Innovation & Entrepreneurship

Few people would think of a shower as a tool to inspire and empowering the developing world, yet this is exactly the approach my student design team took in the slums of Chile and Argentina. During the summer of 2009, twelve students from varying disciplines (graphics, environmental, product design and graduate film) were selected to take on a collaborative product design project addressing water related issues in the slums of Chile. The collaboration was entitled Safe Agua Chile and thus far three of the projects have made it to some form of implementation in Latin American countries including the DIY product design: the Ducha Halo.

We were lucky enough to have a partnering NGO, Un Techo para Chile, that not only helped introduce us to the slum communities that we’d be working with but also stayed continually invested in seeing the projects to succession.
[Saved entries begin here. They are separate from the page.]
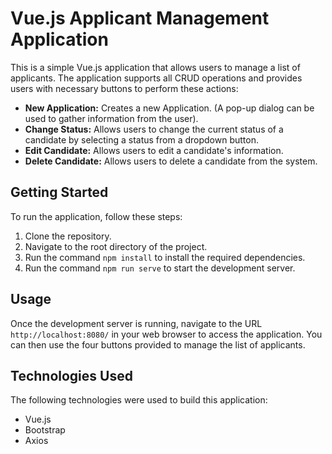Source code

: # Vue.js Applicant Management Application

This is a simple Vue.js application that allows users to manage a list of applicants. The application supports all CRUD operations and provides users with necessary buttons to perform these actions:

- **New Application:** Creates a new Application. (A pop-up dialog can be used to gather information from the user).
- **Change Status:** Allows users to change the current status of a candidate by selecting a status from a dropdown button.
- **Edit Candidate:** Allows users to edit a candidate's information.
- **Delete Candidate:** Allows users to delete a candidate from the system.

## Getting Started

To run the application, follow these steps:

1. Clone the repository.
2. Navigate to the root directory of the project.
3. Run the command `npm install` to install the required dependencies.
4. Run the command `npm run serve` to start the development server.

## Usage

Once the development server is running, navigate to the URL `http://localhost:8080/` in your web browser to access the application. You can then use the four buttons provided to manage the list of applicants.

## Technologies Used

The following technologies were used to build this application:

- Vue.js
- Bootstrap
- Axios
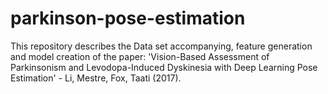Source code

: # parkinson-pose-estimation
This repository describes the Data set accompanying, feature generation and model creation of the paper: 'Vision-Based Assessment of Parkinsonism and Levodopa-Induced Dyskinesia with Deep Learning Pose Estimation' - Li, Mestre, Fox, Taati (2017).
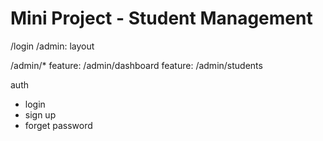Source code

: # Mini Project - Student Management

/login
/admin: layout

/admin/\*
feature: /admin/dashboard
feature: /admin/students

auth

- login
- sign up
- forget password
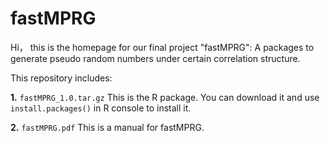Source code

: # fastMPRG
Hi， this is the homepage for our final project "fastMPRG": A packages to generate pseudo random numbers under certain correlation structure.

This repository includes:

**1.** `fastMPRG_1.0.tar.gz` This is the R package. You can download it and use `install.packages()` in R console to install it.

**2.** `fastMPRG.pdf` This is a manual for fastMPRG.
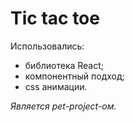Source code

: # Tic tac toe

Использовались:
- библиотека React;
- компонентный подход;
- css анимации.

*Является pet-project-ом.*
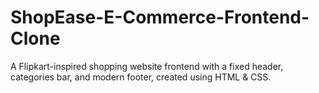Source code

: # ShopEase-E-Commerce-Frontend-Clone
A Flipkart-inspired shopping website frontend with a fixed header, categories bar, and modern footer, created using HTML &amp; CSS.
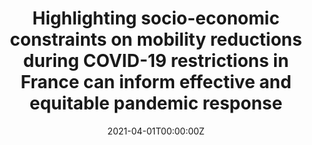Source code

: ---
title: "Highlighting socio-economic constraints on mobility reductions during COVID-19 restrictions in France can inform effective and equitable pandemic response"


authors:
 - admin
 - Jonggul Lee
 - Shweta Bansal
 - Stefania Rubrichi
 - Vittoria Colizza


author_notes:
 - ''
 - ''
 - ''
 - ''
 - ''


date: '2021-04-01T00:00:00Z'
doi: '10.1093/jtm/taab045'


publishDate: '2017-01-01T00:00:00Z'


publication_types: ['2']


publication: In *Journal of Travel Medicine*
publication_short: In *Journal of Travel Medicine*


abstract: ""


tags: []


featured: false


links:
 - name: Journal website
   url: https://doi.org/10.1093/jtm/taab045


image:
 caption: ''
 focal_point: ''
 preview_only: false


---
This NGO flew us down to the slums of San Jose, Santiago, Chile so that we could better conduct observational and ethnographic field research. I’ve done social projects in the past where this component was missing, and in comparison we were not able to reach the level of depth that we were with the Safe Agua project. This research trip was essentially what took this project from hypothetical problem solving to real life problem solving.
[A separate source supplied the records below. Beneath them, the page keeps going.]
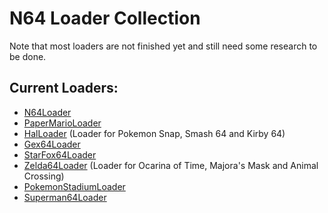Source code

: # N64 Loader Collection

Note that most loaders are not finished yet and still need some research to be done.

## Current Loaders:
- [N64Loader](src/main/java/n64)
- [PaperMarioLoader](src/main/java/papermario)
- [HalLoader](src/main/java/hal) (Loader for Pokemon Snap, Smash 64 and Kirby 64)
- [Gex64Loader](src/main/java/gex64)
- [StarFox64Loader](src/main/java/starfox64)
- [Zelda64Loader](src/main/java/zelda64) (Loader for Ocarina of Time, Majora's Mask and Animal Crossing)
- [PokemonStadiumLoader](src/main/java/pokemonstadium)
- [Superman64Loader](src/main/java/superman64)
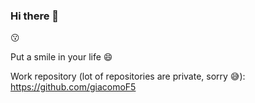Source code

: ### Hi there 👋

:kissing:

Put a smile in your life :smile:

Work repository (lot of repositories are private, sorry 😅): https://github.com/giacomoF5


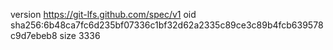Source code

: version https://git-lfs.github.com/spec/v1
oid sha256:6b48ca7fc6d235bf07336c1bf32d62a2335c89ce3c89b4fcb639578c9d7ebeb8
size 3336
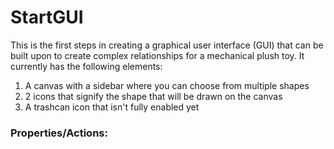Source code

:# StartGUI
This is the first steps in creating a graphical user interface (GUI) that can be built upon to create complex relationships for a mechanical plush toy. It currently has the following elements:
1. A canvas with a sidebar where you can choose from multiple shapes
2. 2 icons that signify the shape that will be drawn on the canvas
3. A trashcan icon that isn't fully enabled yet

### Properties/Actions:


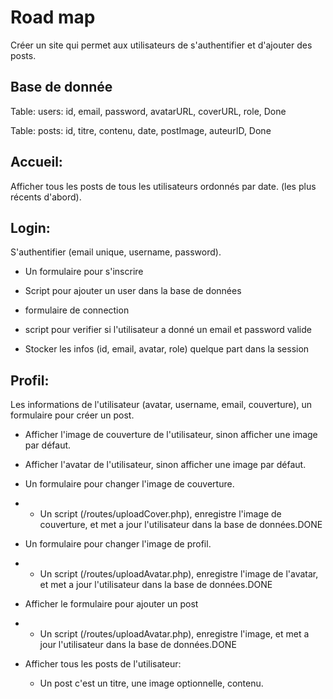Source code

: # Road map

Créer un site qui permet aux utilisateurs de s'authentifier et d'ajouter des posts.

## Base de donnée

Table: users: id, email, password, avatarURL, coverURL, role, Done 

Table: posts: id, titre, contenu, date, postImage, auteurID, Done


## Accueil: 

Afficher tous les posts de tous les utilisateurs ordonnés par date. (les plus récents d'abord).


## Login: 

S'authentifier (email unique, username, password).
- Un formulaire pour s'inscrire 
- Script pour ajouter un user dans la base de données 

- formulaire de connection 
- script pour verifier si l'utilisateur a donné un email et password valide 
- Stocker les infos (id, email, avatar, role) quelque part dans la session 


## Profil: 
Les informations de l'utilisateur (avatar, username, email, couverture), un formulaire pour créer un post.

- Afficher l'image de couverture de l'utilisateur, sinon afficher une image par défaut. 
- Afficher l'avatar de l'utilisateur, sinon afficher une image par défaut. 

- Un formulaire pour changer l'image de couverture.
- - Un script (/routes/uploadCover.php), enregistre l'image de couverture, et met a jour l'utilisateur dans la base de données.DONE

- Un formulaire pour changer l'image de profil.
- - Un script (/routes/uploadAvatar.php), enregistre l'image de l'avatar, et met a jour l'utilisateur dans la base de données.DONE

- Afficher le formulaire pour ajouter un post
- - Un script (/routes/uploadAvatar.php), enregistre l'image, et met a jour l'utilisateur dans la base de données.DONE

- Afficher tous les posts de l'utilisateur:
    - Un post c'est un titre, une image optionnelle, contenu.


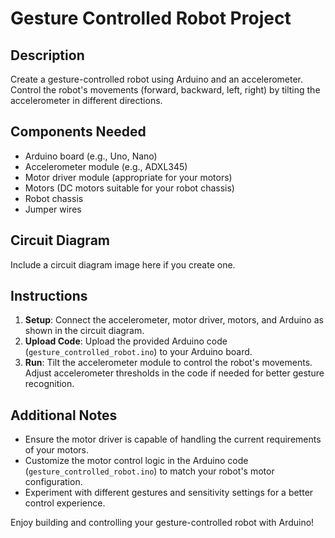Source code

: # Gesture Controlled Robot Project

## Description
Create a gesture-controlled robot using Arduino and an accelerometer. Control the robot's movements (forward, backward, left, right) by tilting the accelerometer in different directions.

## Components Needed
- Arduino board (e.g., Uno, Nano)
- Accelerometer module (e.g., ADXL345)
- Motor driver module (appropriate for your motors)
- Motors (DC motors suitable for your robot chassis)
- Robot chassis
- Jumper wires

## Circuit Diagram
Include a circuit diagram image here if you create one.

## Instructions
1. **Setup**: Connect the accelerometer, motor driver, motors, and Arduino as shown in the circuit diagram.
2. **Upload Code**: Upload the provided Arduino code (`gesture_controlled_robot.ino`) to your Arduino board.
3. **Run**: Tilt the accelerometer module to control the robot's movements. Adjust accelerometer thresholds in the code if needed for better gesture recognition.

## Additional Notes
- Ensure the motor driver is capable of handling the current requirements of your motors.
- Customize the motor control logic in the Arduino code (`gesture_controlled_robot.ino`) to match your robot's motor configuration.
- Experiment with different gestures and sensitivity settings for a better control experience.

Enjoy building and controlling your gesture-controlled robot with Arduino!
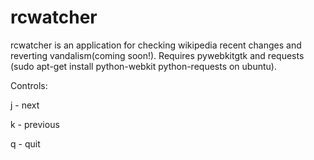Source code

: rcwatcher
=========

rcwatcher is an application for checking wikipedia recent changes and reverting vandalism(coming soon!).
Requires pywebkitgtk and requests (sudo apt-get install python-webkit python-requests on ubuntu).

Controls:

j - next

k - previous

q - quit
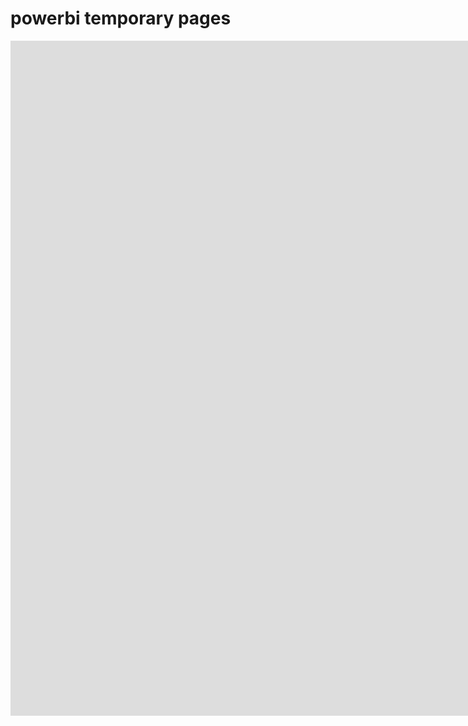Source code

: # powerbi temporary pages

<iframe title="Report Section" width="1920" height="1080" src="https://app.powerbi.com/view?r=eyJrIjoiMWIwZjE4OWYtNTNlZS00MTY5LTlkMDYtZGZkZjI3ODVkYjA5IiwidCI6IjI5Y2EzZjRmLTZkNjctNDlhNS1hMDAxLWUxZGI0ODI1MjcxNyIsImMiOjZ9" frameborder="0" allowFullScreen="true"></iframe>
My partner, Jessica Yeh, and I took on bathing and heating issues commonly found in these slums. Mothers often complained of children falling ill due to bathing in the cold of winter, and several times they ended up going to school dirty from skipped baths living in shame that they lived in a community that had no running water. After weeks of development, we had three functional prototypes to help us determine what solution would best fit address the issue at hand. We had developed the Ducha Halo, an affordable pressurized shower system to bring dignity and a warm shower to the slums of Latin America. Being able to prove your concept is of utmost importance, especially when it comes to projects of social impact where user validation from the field is key. This is why the DIY version was so important. We were able to pass out instructions and have hundreds if not thousands of people in Chile test our concept while we were still in the US. In Argentina we tried selling the product, to see if families would be willing to pay for this solution, also a big validation point.

The NGO has remained a partner in this process, doing all the leg work, monitoring the progress, and giving us any feedback that comes their way. Several projects in the socent space have made the mistake of assuming that adoption means success, only to find out later down the line it that the product wasn’t doing its job as well as expected. Though we have impacted so many lives already, we recognize that this is still merely in the validation phase, and there may be improvements to be made, or even the need to reconsider the design all together.

Now we are in talks with a large company that has seen the true potential of our product and the impact we’ve already have to get a production version of our product out to developing communities all over the world. We are not yet convinced this is the solution for addressing the bathing and hygiene issues of the developing world, but everyday is a new lesson to solving that problem.

Narbeh Dereghishian (article author and photos) is a product designer.